As the episode winds down, Rogan and McCusker keep returning to the same theme: most people are operating with secondhand certainty while the real world is messier, funnier, and weirder. McCusker tells more body-horror stories in his self-deprecating style, including how he cycled through multiple wrong diagnoses before finally getting treatment that worked, and Rogan uses that as a springboard to argue that institutional confidence often outruns real competence. They also revisit the comedy grind in concrete terms, describing the invisible workload behind a polished hour: bombing in small rooms, rewriting premises repeatedly, and learning cadence from failure rather than success. Rogan emphasizes that consistency beats inspiration, while McCusker frames standup as an emotional pressure valve that lets him metabolize anxiety and absurdity.

They circle back to public trust and information warfare: if deepfakes become routine and institutions keep mishandling major stories, ordinary people will either become nihilistic or radicalized. Rogan says that when everything feels fake, people cling to whichever narrator sounds most confident. McCusker agrees but adds that humor can still cut through propaganda because a joke exposes contradictions faster than a speech. That lands as one of the most revealing notes of the episode: beneath the supplements, conspiracies, and grotesque anecdotes, both men are describing a world where attention is the scarce resource and credibility is the real currency. Their closing tone is not purely cynical. It is wary but pragmatic: stay curious, keep your body functional, keep your bullshit detector calibrated, and do not outsource your entire model of reality to any one institution, influencer, or algorithm.

Key Takeaways:

Rogan is 58 and McCusker just turned 40, with McCusker noting he aged dramatically after having kids due to sleep deprivation. Rogan recommends 20 grams of creatine daily for sleep issues, split into two doses, and emphasizes taking vitamin D with K2, magnesium, and dietary fats for optimal absorption. McCusker is extremely sensitive to caffeine and quit completely because it prevents him from sleeping and eliminates his dreams. The carnivore diet debate continues, with McCusker trying it for 17 days before concluding he needed vegetables, while carnivore advocates claim fiber is unnecessary. Historical Americans ate far less than modern people, with Civil War soldiers averaging 130 pounds, and hunter-gatherers typically getting one meal per day.

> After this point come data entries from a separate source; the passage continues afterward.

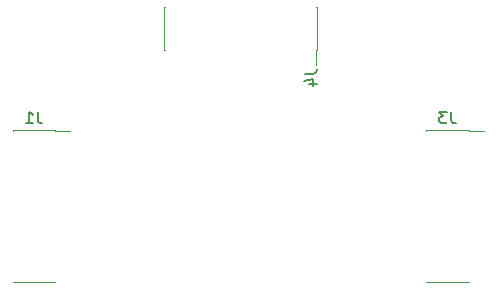
<source format=gbr>
%TF.GenerationSoftware,KiCad,Pcbnew,9.0.6*%
%TF.CreationDate,2026-01-01T11:49:18+08:00*%
%TF.ProjectId,soulcore,736f756c-636f-4726-952e-6b696361645f,rev?*%
%TF.SameCoordinates,Original*%
%TF.FileFunction,Legend,Bot*%
%TF.FilePolarity,Positive*%
%FSLAX46Y46*%
G04 Gerber Fmt 4.6, Leading zero omitted, Abs format (unit mm)*
G04 Created by KiCad (PCBNEW 9.0.6) date 2026-01-01 11:49:18*
%MOMM*%
%LPD*%
G01*
G04 APERTURE LIST*
%ADD10C,0.150000*%
%ADD11C,0.120000*%
%ADD12C,4.400000*%
%ADD13R,1.350000X1.350000*%
%ADD14C,1.350000*%
%ADD15R,2.400000X0.740000*%
%ADD16R,0.740000X2.400000*%
G04 APERTURE END LIST*
D10*
X142833333Y-111994819D02*
X142833333Y-112709104D01*
X142833333Y-112709104D02*
X142880952Y-112851961D01*
X142880952Y-112851961D02*
X142976190Y-112947200D01*
X142976190Y-112947200D02*
X143119047Y-112994819D01*
X143119047Y-112994819D02*
X143214285Y-112994819D01*
X142452380Y-111994819D02*
X141833333Y-111994819D01*
X141833333Y-111994819D02*
X142166666Y-112375771D01*
X142166666Y-112375771D02*
X142023809Y-112375771D01*
X142023809Y-112375771D02*
X141928571Y-112423390D01*
X141928571Y-112423390D02*
X141880952Y-112471009D01*
X141880952Y-112471009D02*
X141833333Y-112566247D01*
X141833333Y-112566247D02*
X141833333Y-112804342D01*
X141833333Y-112804342D02*
X141880952Y-112899580D01*
X141880952Y-112899580D02*
X141928571Y-112947200D01*
X141928571Y-112947200D02*
X142023809Y-112994819D01*
X142023809Y-112994819D02*
X142309523Y-112994819D01*
X142309523Y-112994819D02*
X142404761Y-112947200D01*
X142404761Y-112947200D02*
X142452380Y-112899580D01*
X107833333Y-111994819D02*
X107833333Y-112709104D01*
X107833333Y-112709104D02*
X107880952Y-112851961D01*
X107880952Y-112851961D02*
X107976190Y-112947200D01*
X107976190Y-112947200D02*
X108119047Y-112994819D01*
X108119047Y-112994819D02*
X108214285Y-112994819D01*
X106833333Y-112994819D02*
X107404761Y-112994819D01*
X107119047Y-112994819D02*
X107119047Y-111994819D01*
X107119047Y-111994819D02*
X107214285Y-112137676D01*
X107214285Y-112137676D02*
X107309523Y-112232914D01*
X107309523Y-112232914D02*
X107404761Y-112280533D01*
X130444819Y-108776666D02*
X131159104Y-108776666D01*
X131159104Y-108776666D02*
X131301961Y-108729047D01*
X131301961Y-108729047D02*
X131397200Y-108633809D01*
X131397200Y-108633809D02*
X131444819Y-108490952D01*
X131444819Y-108490952D02*
X131444819Y-108395714D01*
X130778152Y-109681428D02*
X131444819Y-109681428D01*
X130397200Y-109443333D02*
X131111485Y-109205238D01*
X131111485Y-109205238D02*
X131111485Y-109824285D01*
D11*
%TO.C,J3*%
X140685000Y-113540000D02*
X140685000Y-113605000D01*
X140685000Y-126395000D02*
X140685000Y-126460000D01*
X144315000Y-113540000D02*
X140685000Y-113540000D01*
X144315000Y-113540000D02*
X144315000Y-113605000D01*
X144315000Y-126395000D02*
X144315000Y-126460000D01*
X144315000Y-126460000D02*
X140685000Y-126460000D01*
X145590000Y-113605000D02*
X144315000Y-113605000D01*
%TO.C,J1*%
X105685000Y-113540000D02*
X105685000Y-113605000D01*
X105685000Y-126395000D02*
X105685000Y-126460000D01*
X109315000Y-113540000D02*
X105685000Y-113540000D01*
X109315000Y-113540000D02*
X109315000Y-113605000D01*
X109315000Y-126395000D02*
X109315000Y-126460000D01*
X109315000Y-126460000D02*
X105685000Y-126460000D01*
X110590000Y-113605000D02*
X109315000Y-113605000D01*
%TO.C,J4*%
X118540000Y-106815000D02*
X118540000Y-103185000D01*
X118605000Y-103185000D02*
X118540000Y-103185000D01*
X118605000Y-106815000D02*
X118540000Y-106815000D01*
X131395000Y-108090000D02*
X131395000Y-106815000D01*
X131460000Y-103185000D02*
X131395000Y-103185000D01*
X131460000Y-106815000D02*
X131395000Y-106815000D01*
X131460000Y-106815000D02*
X131460000Y-103185000D01*
%TD*%
%LPC*%
D12*
%TO.C,H4*%
X143500000Y-104000000D03*
%TD*%
%TO.C,H3*%
X143500000Y-136000000D03*
%TD*%
%TO.C,H2*%
X106500000Y-104000000D03*
%TD*%
D13*
%TO.C,J2*%
X145880000Y-131940000D03*
D14*
X143880000Y-131940000D03*
X141880000Y-131940000D03*
X139880000Y-131940000D03*
X137880000Y-131940000D03*
X135880000Y-131940000D03*
%TD*%
D12*
%TO.C,H1*%
X106500000Y-136000000D03*
%TD*%
D13*
%TO.C,J5*%
X130580000Y-135650000D03*
D14*
X132580000Y-135650000D03*
X134580000Y-135650000D03*
X136580000Y-135650000D03*
%TD*%
D15*
%TO.C,J3*%
X144450000Y-114285000D03*
X140550000Y-114285000D03*
X144450000Y-115555000D03*
X140550000Y-115555000D03*
X144450000Y-116825000D03*
X140550000Y-116825000D03*
X144450000Y-118095000D03*
X140550000Y-118095000D03*
X144450000Y-119365000D03*
X140550000Y-119365000D03*
X144450000Y-120635000D03*
X140550000Y-120635000D03*
X144450000Y-121905000D03*
X140550000Y-121905000D03*
X144450000Y-123175000D03*
X140550000Y-123175000D03*
X144450000Y-124445000D03*
X140550000Y-124445000D03*
X144450000Y-125715000D03*
X140550000Y-125715000D03*
%TD*%
%TO.C,J1*%
X109450000Y-114285000D03*
X105550000Y-114285000D03*
X109450000Y-115555000D03*
X105550000Y-115555000D03*
X109450000Y-116825000D03*
X105550000Y-116825000D03*
X109450000Y-118095000D03*
X105550000Y-118095000D03*
X109450000Y-119365000D03*
X105550000Y-119365000D03*
X109450000Y-120635000D03*
X105550000Y-120635000D03*
X109450000Y-121905000D03*
X105550000Y-121905000D03*
X109450000Y-123175000D03*
X105550000Y-123175000D03*
X109450000Y-124445000D03*
X105550000Y-124445000D03*
X109450000Y-125715000D03*
X105550000Y-125715000D03*
%TD*%
D16*
%TO.C,J4*%
X130715000Y-106950000D03*
X130715000Y-103050000D03*
X129445000Y-106950000D03*
X129445000Y-103050000D03*
X128175000Y-106950000D03*
X128175000Y-103050000D03*
X126905000Y-106950000D03*
X126905000Y-103050000D03*
X125635000Y-106950000D03*
X125635000Y-103050000D03*
X124365000Y-106950000D03*
X124365000Y-103050000D03*
X123095000Y-106950000D03*
X123095000Y-103050000D03*
X121825000Y-106950000D03*
X121825000Y-103050000D03*
X120555000Y-106950000D03*
X120555000Y-103050000D03*
X119285000Y-106950000D03*
X119285000Y-103050000D03*
%TD*%
%LPD*%
M02*

</source>
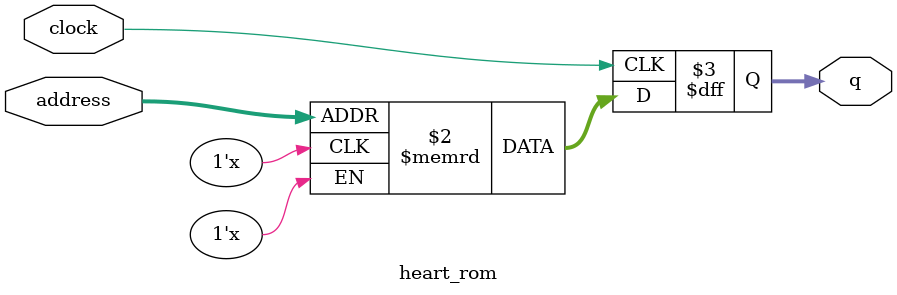
<source format=sv>
module heart_rom (
	input logic clock,
	input logic [11:0] address,
	output logic [3:0] q
);

logic [3:0] memory [0:2499] /* synthesis ram_init_file = "./heart/heart.mif" */;

always_ff @ (posedge clock) begin
	q <= memory[address];
end

endmodule

</source>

Prince Andrew's arrest marks the first time in perhaps 500 years a prince has been arrested, suggesting the royal family saw damning evidence from the Epstein files. Epstein's death remains suspicious, with his cellmate being a hulking former cop turned contract killer, and camera footage of incidents either lost or never captured. Bob Lazar's account of back-engineering UFOs at Area 51 remains consistent after years, describing crafts with no welds designed for three-foot-tall beings powered by Element 115. Trump's statement that Obama gave out classified information about aliens essentially confirms their existence, according to Rogan's analysis. McCusker's social work graduate program exemplified the ideological extremism Peterson warned about, with classes dominated by discussions of oppression rather than clinical skills, and students attempting to expel him over his podcast. Therapy's effectiveness varies tremendously, with McCusker arguing it can provide valuable outside perspectives for people trapped in dysfunctional family systems, but questioning whether lifelong therapy is beneficial.